EXERCISE TEXT Block Start
JDBC - Transaction

A transfer is the best example of a transaction. If you transfer $ 1500 from account A to account B, you have the following process:

Process One: Withdraw $ 1,500 from the A account. 
Process Two: Deposit $ 1,500 into the B account.

If Process One succeeds and Process Two fails, the purpose of transaction management is to cancel Process One and restore the state before Process One executes. You need to consider Process One and Process Two as one unit to manage the transaction. In this case, the bundle of Process One and Process Two is called a transaction unit.

The Auto-commit mode of the Connection instance is the default. Auto-commit mode regards each SQL statement as a transaction unit.

Change the auto-commit mode to false, and defining the commit time in the program is the coding that manages transactions.

con.setAutoCommit(false);
Withdraw $ 1500 from Account A.
Deposit $ 1500 into Account B.
con.commit();

For the transaction example, create the ACCOUNT table in the Scott account and insert the test data as below.

create table account (
 accountno varchar2(3) primary key,
 balance number,
 constraint account_balance_ck check(balance between 0 and 3000)
)
/
insert into account values ('111', 3000)
/
insert into account values ('222', 2000)
/

Refer to the JDBC program procedure below and complete the main() of TransactionPairs.java.
EXERCISE TEXT Block End
DATA SUPPLIED Block Start
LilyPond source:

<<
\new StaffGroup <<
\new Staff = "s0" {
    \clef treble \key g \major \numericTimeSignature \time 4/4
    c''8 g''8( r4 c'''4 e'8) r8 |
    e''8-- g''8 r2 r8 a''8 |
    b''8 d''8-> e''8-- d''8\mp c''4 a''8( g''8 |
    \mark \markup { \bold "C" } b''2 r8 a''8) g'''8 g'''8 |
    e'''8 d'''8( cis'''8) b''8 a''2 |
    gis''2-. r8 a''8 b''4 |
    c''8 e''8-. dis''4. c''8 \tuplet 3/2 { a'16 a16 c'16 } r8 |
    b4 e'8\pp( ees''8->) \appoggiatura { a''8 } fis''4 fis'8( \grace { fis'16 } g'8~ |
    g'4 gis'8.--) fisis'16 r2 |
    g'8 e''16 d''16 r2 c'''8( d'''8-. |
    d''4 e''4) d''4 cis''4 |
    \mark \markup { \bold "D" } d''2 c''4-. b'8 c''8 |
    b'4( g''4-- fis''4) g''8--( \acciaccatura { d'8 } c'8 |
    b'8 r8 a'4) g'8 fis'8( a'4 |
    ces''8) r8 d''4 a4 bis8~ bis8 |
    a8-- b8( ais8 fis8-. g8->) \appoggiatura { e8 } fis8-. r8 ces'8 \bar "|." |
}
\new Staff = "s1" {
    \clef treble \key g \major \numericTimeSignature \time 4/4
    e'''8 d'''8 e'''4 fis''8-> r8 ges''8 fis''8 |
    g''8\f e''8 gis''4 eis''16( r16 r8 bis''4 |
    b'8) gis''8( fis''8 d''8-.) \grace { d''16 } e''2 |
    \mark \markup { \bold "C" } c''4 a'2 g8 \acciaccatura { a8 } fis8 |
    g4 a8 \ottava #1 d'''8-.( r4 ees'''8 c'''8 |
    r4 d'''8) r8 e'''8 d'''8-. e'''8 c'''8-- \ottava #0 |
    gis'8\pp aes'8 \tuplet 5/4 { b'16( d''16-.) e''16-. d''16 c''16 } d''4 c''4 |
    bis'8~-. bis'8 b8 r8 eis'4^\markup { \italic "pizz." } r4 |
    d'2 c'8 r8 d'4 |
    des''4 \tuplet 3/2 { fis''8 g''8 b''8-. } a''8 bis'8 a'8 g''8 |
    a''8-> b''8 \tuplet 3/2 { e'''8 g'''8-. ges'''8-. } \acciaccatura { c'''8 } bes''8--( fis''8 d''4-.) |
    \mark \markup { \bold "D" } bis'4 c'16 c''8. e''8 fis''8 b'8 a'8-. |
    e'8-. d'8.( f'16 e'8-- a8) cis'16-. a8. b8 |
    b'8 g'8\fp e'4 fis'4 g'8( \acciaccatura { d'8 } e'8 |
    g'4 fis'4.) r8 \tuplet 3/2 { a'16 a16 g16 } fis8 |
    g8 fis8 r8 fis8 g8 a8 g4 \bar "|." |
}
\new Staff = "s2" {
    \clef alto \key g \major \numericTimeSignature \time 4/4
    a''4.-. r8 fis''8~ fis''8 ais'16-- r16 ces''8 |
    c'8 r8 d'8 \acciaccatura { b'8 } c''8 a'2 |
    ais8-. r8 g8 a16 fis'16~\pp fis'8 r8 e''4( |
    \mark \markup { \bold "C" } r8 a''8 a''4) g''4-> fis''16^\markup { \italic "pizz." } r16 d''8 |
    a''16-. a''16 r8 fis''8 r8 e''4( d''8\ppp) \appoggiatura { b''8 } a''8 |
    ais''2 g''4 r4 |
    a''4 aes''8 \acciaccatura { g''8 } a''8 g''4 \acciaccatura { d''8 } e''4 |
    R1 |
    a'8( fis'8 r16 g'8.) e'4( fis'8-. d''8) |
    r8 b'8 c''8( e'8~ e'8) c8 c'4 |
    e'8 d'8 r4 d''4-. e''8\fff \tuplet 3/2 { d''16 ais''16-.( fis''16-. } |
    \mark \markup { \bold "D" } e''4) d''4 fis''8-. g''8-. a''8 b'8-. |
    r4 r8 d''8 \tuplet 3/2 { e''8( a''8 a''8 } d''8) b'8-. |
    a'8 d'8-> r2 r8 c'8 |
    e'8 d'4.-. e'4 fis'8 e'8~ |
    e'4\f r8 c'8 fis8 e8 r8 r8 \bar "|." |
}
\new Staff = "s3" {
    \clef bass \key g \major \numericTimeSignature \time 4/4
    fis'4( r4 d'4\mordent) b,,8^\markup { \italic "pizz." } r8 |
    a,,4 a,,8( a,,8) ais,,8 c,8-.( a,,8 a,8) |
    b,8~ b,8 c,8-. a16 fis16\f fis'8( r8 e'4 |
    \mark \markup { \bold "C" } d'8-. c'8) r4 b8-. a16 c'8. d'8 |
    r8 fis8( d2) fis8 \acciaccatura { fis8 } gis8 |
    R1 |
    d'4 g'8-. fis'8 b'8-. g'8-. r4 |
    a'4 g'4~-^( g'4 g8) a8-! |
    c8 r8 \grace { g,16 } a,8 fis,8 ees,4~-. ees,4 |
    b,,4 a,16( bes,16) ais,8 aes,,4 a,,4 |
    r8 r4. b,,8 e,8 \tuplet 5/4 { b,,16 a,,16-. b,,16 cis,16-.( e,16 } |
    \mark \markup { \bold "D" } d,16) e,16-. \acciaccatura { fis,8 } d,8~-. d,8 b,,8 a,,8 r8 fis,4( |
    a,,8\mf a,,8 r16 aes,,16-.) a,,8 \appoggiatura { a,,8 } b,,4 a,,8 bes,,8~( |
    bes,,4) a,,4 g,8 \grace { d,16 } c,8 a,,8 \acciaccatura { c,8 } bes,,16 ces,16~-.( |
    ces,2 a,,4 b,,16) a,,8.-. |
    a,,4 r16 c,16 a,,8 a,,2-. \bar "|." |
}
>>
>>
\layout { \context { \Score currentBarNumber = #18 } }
DATA SUPPLIED Block End
REQUIRED TASKS
(A) Reproduce the passage of the JDBC transaction text that begins at the words "The Auto-commit mode of" and ends after the words "into Account B.".
(B) According to the JDBC transaction text, how does auto-commit mode treat each SQL statement?

REPLIES
(A)
The Auto-commit mode of the Connection instance is the default. Auto-commit mode regards each SQL statement as a transaction unit.

Change the auto-commit mode to false, and defining the commit time in the program is the coding that manages transactions.

con.setAutoCommit(false);
Withdraw $ 1500 from Account A.
Deposit $ 1500 into Account B.

(B) Auto-commit mode treats each SQL statement as a transaction unit.